Сегодня мать с братом укатили на ярмарку, а Кэтрин осталась дома
одна — ей велели управиться по хозяйству. Джордж с утра уезжал
по своим делам, но почему-то до обеда вернулся, и сейчас,
раскрасневшийся, полупьяный, надвигался на нее, широко расставив
руки. Загонял ее в угол, словно курицу, предназначенную на
убой.
— Оставь меня в покое! — голос предательски
дрогнул.
Кэтрин увернулась, пытаясь проскользнуть к воротам конюшни, но
Джордж схватил ее за плечо и швырнул обратно к стене.
— Ты как со старшими разговариваешь, пигалица?
— рявкнул он, и Кэтрин поняла, что он ищет повод. Повод… для
чего?
Она вжалась в стену, словно пытаясь стать меньше и незаметней.

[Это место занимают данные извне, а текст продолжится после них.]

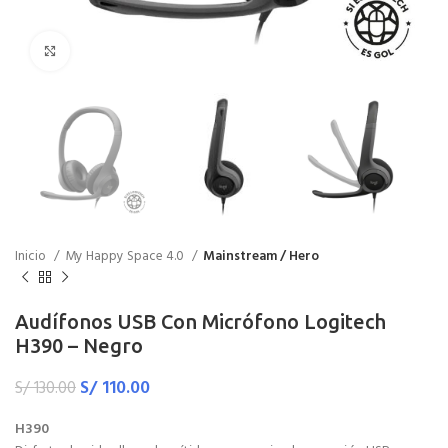
Haga Click para agrandar
Inicio
My Happy Space 4.0
Mainstream / Hero
Audífonos USB Con Micrófono Logitech
H390 – Negro
S/
110.00
S/
130.00
H390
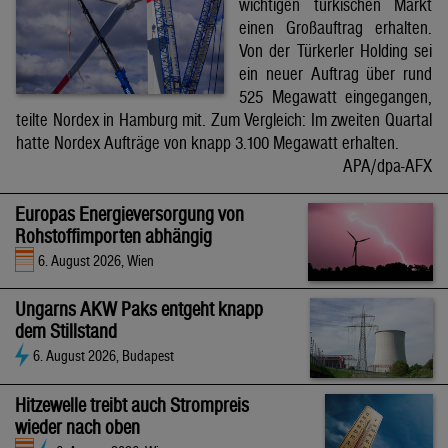
wichtigen türkischen Markt
einen Großauftrag erhalten.
Von der Türkerler Holding sei
ein neuer Auftrag über rund
525 Megawatt eingegangen,
teilte Nordex in Hamburg mit. Zum Vergleich: Im zweiten Quartal
hatte Nordex Aufträge von knapp 3.100 Megawatt erhalten.
APA/dpa-AFX
Europas Energieversorgung von
Rohstoffimporten abhängig
6. August 2026, Wien
Ungarns AKW Paks entgeht knapp
dem Stillstand
6. August 2026, Budapest
Hitzewelle treibt auch Strompreis
wieder nach oben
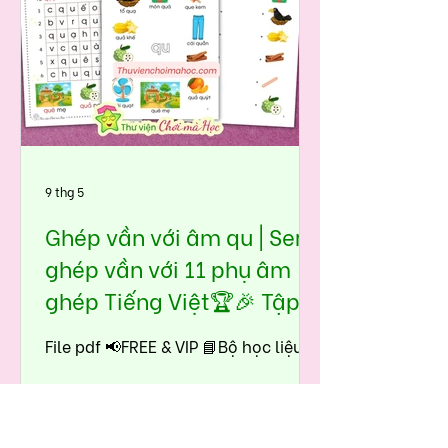
9 thg 5
Ghép vần với âm qu | Seri
ghép vần với 11 phụ âm
ghép Tiếng Việt🏆🎉 Tập
đọc tiền tiểu học - lớp 1
File pdf 📢FREE & VIP 📘Bộ học liệu
Ghép vần với âm qu được thiết kế
theo đúng tinh thần Chơi mà Học:
👉nhìn hình – nhận diện – lặp lại –
ghép dễ – đọc nhanh – hiểu sâu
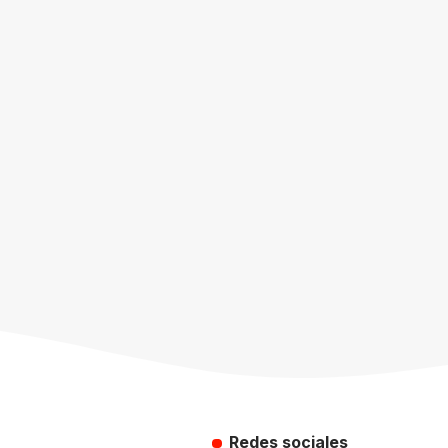
Redes sociales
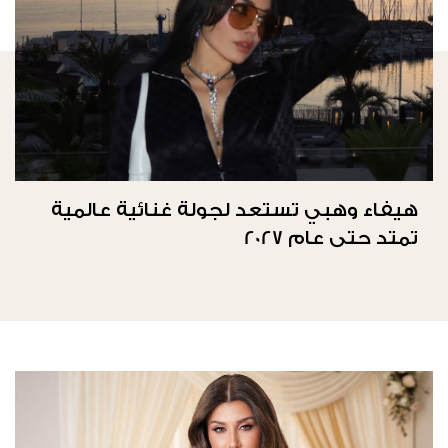
هيفاء وهبي تستعد لجولة غنائية عالمية
تمتد حتى عام 2027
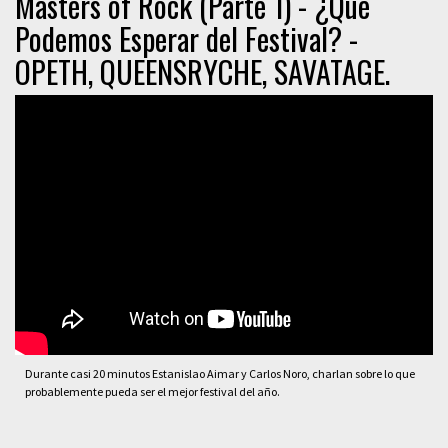
Masters of Rock (Parte 1) - ¿Qué
Podemos Esperar del Festival? -
OPETH, QUEENSRYCHE, SAVATAGE.
Durante casi 20 minutos Estanislao Aimar y Carlos Noro, charlan sobre lo que
probablemente pueda ser el mejor festival del año.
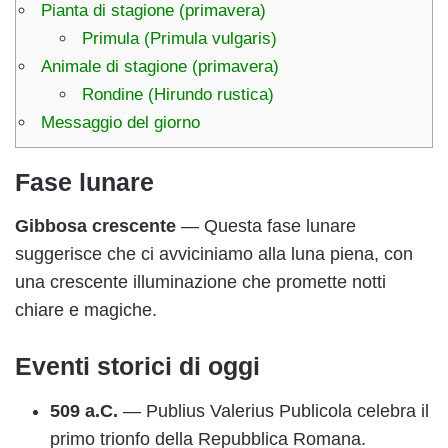
Pianta di stagione (primavera)
Primula (Primula vulgaris)
Animale di stagione (primavera)
Rondine (Hirundo rustica)
Messaggio del giorno
Fase lunare
Gibbosa crescente
— Questa fase lunare
suggerisce che ci avviciniamo alla luna piena, con
una crescente illuminazione che promette notti
chiare e magiche.
Eventi storici di oggi
509 a.C.
— Publius Valerius Publicola celebra il
primo trionfo della Repubblica Romana.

Как будто это превратит ее в невидимку, и пьяный мужлан от нее
отстанет. Но это, конечно же, не помогло. Глазки Джорджа —
маленькие, прищуренные — злобно сверкнули из-под набрякших
век.
— Я тебя научу, как себя вести, рыжая сучка!
— прошипел он и с размаху впечатал ее в стену. — Сейчас
ты у меня попляшешь!
Кэтрин боролась и вырывалась. Молча. Ее все равно никто не
услышит, да и почему-то стыдно было кричать. Тошнотворно-липкое
оцепенение сковало руки и ноги, а по загривку пополз холодный
пот.
Массивное тело отчима придавило ее к стене. Кэтрин обдало
запахом табака, перегара и прокисшего пота. Она невольно
поморщилась и отвернулась.
Грубые ладони бесцеремонно схватили ее за грудь.